- _Assignment_
What are the lines, word for word, from the line with "nose: (59, 481)" up to and including the line with "right knee: (514, 417)" in the records below? Omit the pictures.

- _Saved data entries_
= = = =

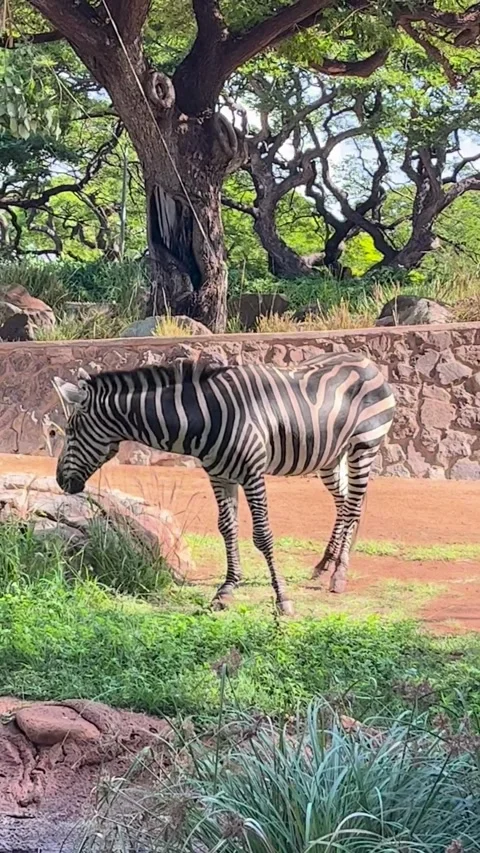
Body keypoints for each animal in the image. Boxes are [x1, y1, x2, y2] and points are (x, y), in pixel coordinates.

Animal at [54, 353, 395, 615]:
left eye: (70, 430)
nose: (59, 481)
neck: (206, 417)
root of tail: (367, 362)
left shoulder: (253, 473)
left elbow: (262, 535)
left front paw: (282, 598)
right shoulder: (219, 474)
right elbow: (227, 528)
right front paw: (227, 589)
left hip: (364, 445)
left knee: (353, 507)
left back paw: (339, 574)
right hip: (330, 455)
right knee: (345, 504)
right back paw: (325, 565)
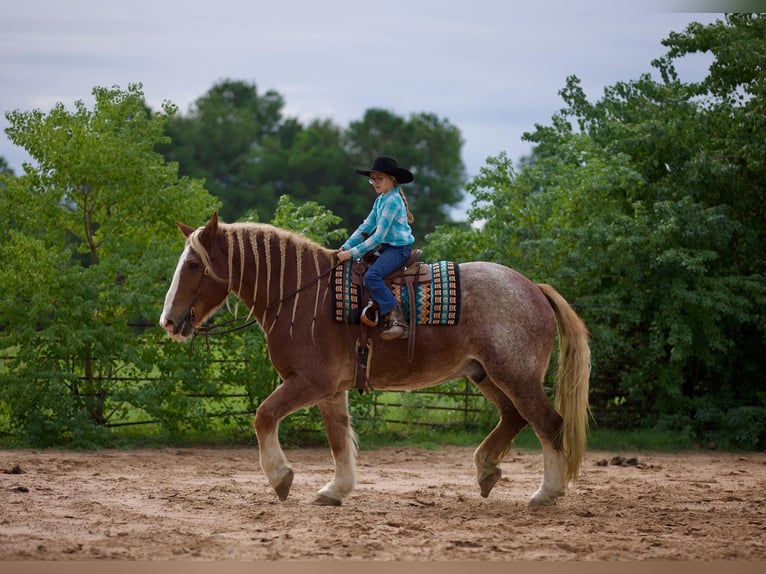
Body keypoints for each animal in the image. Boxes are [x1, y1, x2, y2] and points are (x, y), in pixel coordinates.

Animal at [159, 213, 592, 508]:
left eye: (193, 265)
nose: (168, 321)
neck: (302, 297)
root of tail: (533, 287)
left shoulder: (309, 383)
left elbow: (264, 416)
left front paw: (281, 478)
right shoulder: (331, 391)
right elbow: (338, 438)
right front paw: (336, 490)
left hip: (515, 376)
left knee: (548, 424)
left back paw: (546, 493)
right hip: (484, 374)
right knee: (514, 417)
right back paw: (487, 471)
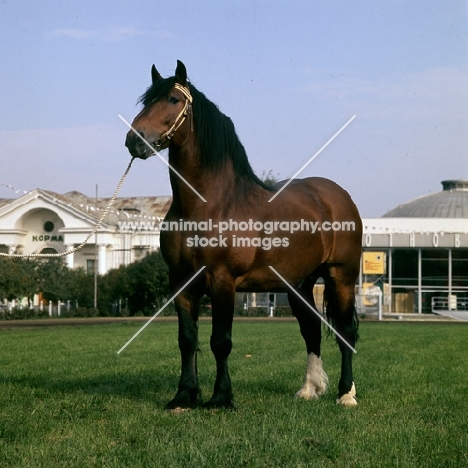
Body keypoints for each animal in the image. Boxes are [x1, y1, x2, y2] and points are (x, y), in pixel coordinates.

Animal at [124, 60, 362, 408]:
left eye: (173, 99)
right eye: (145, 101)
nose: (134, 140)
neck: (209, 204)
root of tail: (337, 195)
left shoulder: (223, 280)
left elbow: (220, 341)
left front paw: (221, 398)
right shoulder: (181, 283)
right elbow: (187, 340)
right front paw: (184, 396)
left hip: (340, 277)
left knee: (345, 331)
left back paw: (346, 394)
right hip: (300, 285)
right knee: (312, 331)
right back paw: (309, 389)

= = = =

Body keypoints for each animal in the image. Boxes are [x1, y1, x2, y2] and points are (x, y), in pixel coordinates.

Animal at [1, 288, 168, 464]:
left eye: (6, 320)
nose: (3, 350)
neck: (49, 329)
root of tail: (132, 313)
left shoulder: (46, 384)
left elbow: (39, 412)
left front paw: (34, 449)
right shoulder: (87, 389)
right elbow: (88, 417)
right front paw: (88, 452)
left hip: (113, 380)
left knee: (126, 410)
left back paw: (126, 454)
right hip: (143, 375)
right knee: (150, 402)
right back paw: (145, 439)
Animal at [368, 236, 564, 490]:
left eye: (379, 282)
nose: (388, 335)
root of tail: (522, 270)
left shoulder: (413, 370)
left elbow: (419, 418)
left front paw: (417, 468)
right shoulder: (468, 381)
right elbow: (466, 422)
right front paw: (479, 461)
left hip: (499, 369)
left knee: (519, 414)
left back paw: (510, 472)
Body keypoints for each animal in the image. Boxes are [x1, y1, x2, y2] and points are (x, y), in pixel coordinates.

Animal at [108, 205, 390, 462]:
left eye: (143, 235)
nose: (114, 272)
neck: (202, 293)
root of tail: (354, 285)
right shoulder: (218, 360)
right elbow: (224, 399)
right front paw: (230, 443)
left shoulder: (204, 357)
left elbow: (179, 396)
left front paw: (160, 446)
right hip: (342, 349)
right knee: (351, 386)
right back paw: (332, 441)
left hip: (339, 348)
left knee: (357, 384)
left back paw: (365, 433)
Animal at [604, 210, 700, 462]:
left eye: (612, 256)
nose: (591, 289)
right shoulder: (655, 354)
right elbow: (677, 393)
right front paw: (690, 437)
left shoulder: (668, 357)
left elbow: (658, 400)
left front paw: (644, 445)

= = = =

- _Task response_
nose: (59, 481)
neck: (206, 417)
root of tail: (367, 362)
left shoulder: (253, 473)
left elbow: (262, 535)
left front paw: (282, 598)
right shoulder: (219, 474)
right elbow: (227, 528)
right front paw: (227, 589)
left hip: (364, 445)
left knee: (353, 507)
left back paw: (339, 574)
right hip: (330, 455)
right knee: (345, 504)
right back paw: (325, 565)
Body keypoints for each animal in the image. Boxes are [x1, y1, x2, y2] and points are (x, y), in pixel coordinates.

Animal at [159, 213, 592, 508]:
left eye: (193, 265)
nose: (168, 321)
neck: (302, 297)
root of tail: (533, 287)
left shoulder: (309, 383)
left elbow: (264, 416)
left front paw: (281, 478)
right shoulder: (331, 391)
right elbow: (338, 438)
right front paw: (336, 490)
left hip: (515, 376)
left knee: (548, 424)
left back paw: (546, 493)
right hip: (484, 374)
right knee: (514, 417)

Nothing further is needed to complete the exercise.